__Text for analysis__
######

Audiobook Encoding From CD

Reply #4
After a little more testing, I managed to narrow down where I can tell the difference.  I started with this as the base:
-V6 --vbr-new -mm -q 0 --noreplaygain

As mentioned before, I can't tell the difference between this and the CD.  Then I adjusted only the V setting to 7, 8, and 9. Making sure with ABX testing, 7 was indistinguishable for me, and 8 was distinguishable 100%, but it was a pretty small difference.  9 was an obviously different sound. According to this chart, which is for LAME 3.95.1 but I assume still holds for 3.97, these are the auto adjustments:
Code: [Select]
Switch               target  lowpass resample
-V 6 --vbr-new         115    16000
-V 7 --vbr-new         100    14900   32000
-V 8 --vbr-new          85    12500   32000
-V 9 --vbr-new          65    10000   24000


So I can't tell the difference if the audio is --resampled to 32kHz, but as I mentioned in my first post I can tell easily at 22.05kHz.  I also can't tell a --lowpass 14900, but I can at 12500. 

To test a little further, I compared standard -V8 to -V8--lowpass 10 and the difference was very pronounced to me.  So it appears that my threshold where I can't tell a difference on this sample is about --resample 32 --lowpass 15.

######

__Data for analysis__
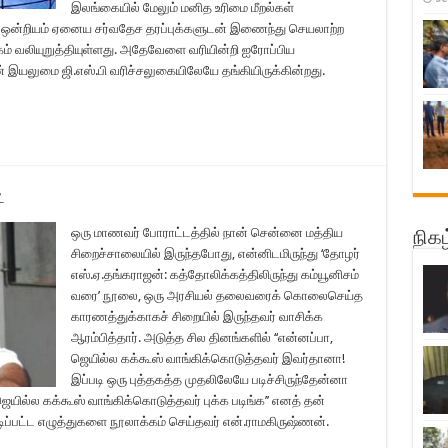
இலங்கையில் மேலும் மனித உரிமை மீறல்கள்
 ஒன்றியம் ஏனைய சர்வதேச தரப்புக்களுடன் இணைந்து செயலாற்ற
் வலியுறுத்தியுள்ளது. அதேவேளை வரியின்றி ஐரோப்பிய
லுமை ஜி.எஸ்.பி வரிச்சலுகையிலேயே தங்கியிருக்கின்றது.
்
ஒரு மாணவர் போராட்டத்தில் நான் சென்னை மத்திய
நிகழ
சிறைச்சாலையில் இருந்தபோது, என்னிடமிருந்து ‘தோழர்
எஸ்.ஏ.தங்கராஜன்: கத்தோலிக்கத்திலிருந்து கம்யூனிசம்
வரை’ நூலை, ஒரு அரசியல் தலைவரைக் கொலைசெய்த
காரணத்துக்காகச் சிறையில் இருந்தவர் வாசிக்க
ஆரம்பித்தார். அடுத்த சில தினங்களில் ‘‘என்னப்பா,
ஜெயில்ல கக்கூஸ் வாங்கிக்கொடுத்தவர் இவர்தானா!
இப்படி ஒரு புத்தகத்த முதலிலேயே படிச்சிருந்தேன்னா
‘ஜெயில்ல கக்கூஸ் வாங்கிக்கொடுத்தவர் புக்க படிங்க’’ எனத் தன்
டிப்பட்ட எழுத்துகளை நூலாக்கம் செய்தவர் என்.ராமகிருஷ்ணன்.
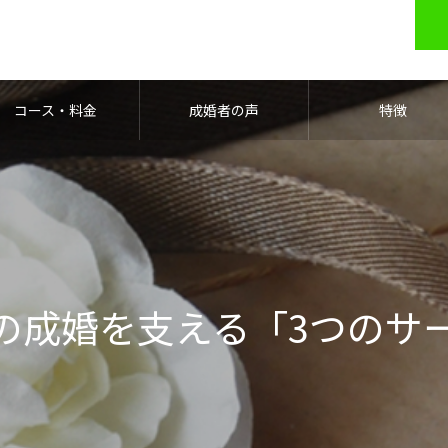
コース・料金
成婚者の声
特徴
の成婚を支える「3つのサ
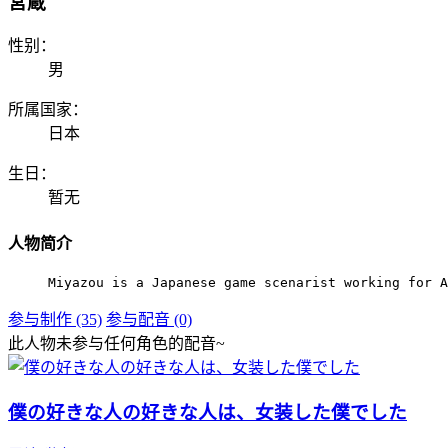
宮蔵
性别：
男
所属国家：
日本
生日：
暂无
人物简介
Miyazou is a Japanese game scenarist working for A
参与制作 (35)
参与配音 (0)
此人物未参与任何角色的配音~
僕の好きな人の好きな人は、女装した僕でした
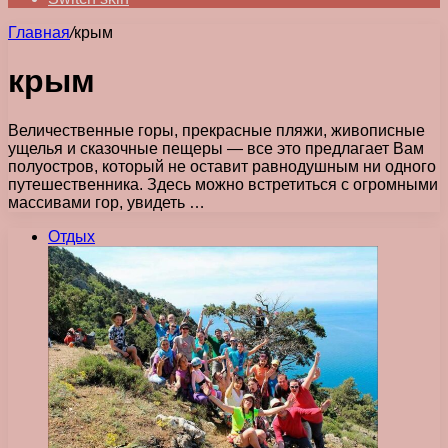
Главная
/
крым
крым
Величественные горы, прекрасные пляжи, живописные
ущелья и сказочные пещеры — все это предлагает Вам
полуостров, который не оставит равнодушным ни одного
путешественника. Здесь можно встретиться с огромными
массивами гор, увидеть …
Отдых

######

__Exercise directions__
Please pick up the forum post on encoding audiobooks from CD after its last sentence and carry it on. The material has nothing to do with the forum post on encoding audiobooks from CD.

__Output of the exercise__
I guess that leaves three questions:

1. Was there a problem with my methodologies or conclusions?
2. Were there some other settings that I should have tried?
3. Why does the HA Wiki suggest -abr for speech if not a single person in the forums suggests it?

Audiobook Encoding From CD

Reply #5
Actually, I produce exactly what I want in the WAV file before I give it over to encoding: 22050Hz mono, which of course has the Nyquist limit of 11025Hz. I use the switches to prevent LAME from making any changes. Results might be comparable if I just let LAME have at it, but I know what I want, and I like the results.

Doing this, when I decode the mp3, I can see that the higher frequencies (i.e. 11kHz) have not been reduced significantly.

Audiobook Encoding From CD

Reply #6
If you don't want lame to do the filtering that it believes is beneficial, you should/could use -k.

Cheers,
David.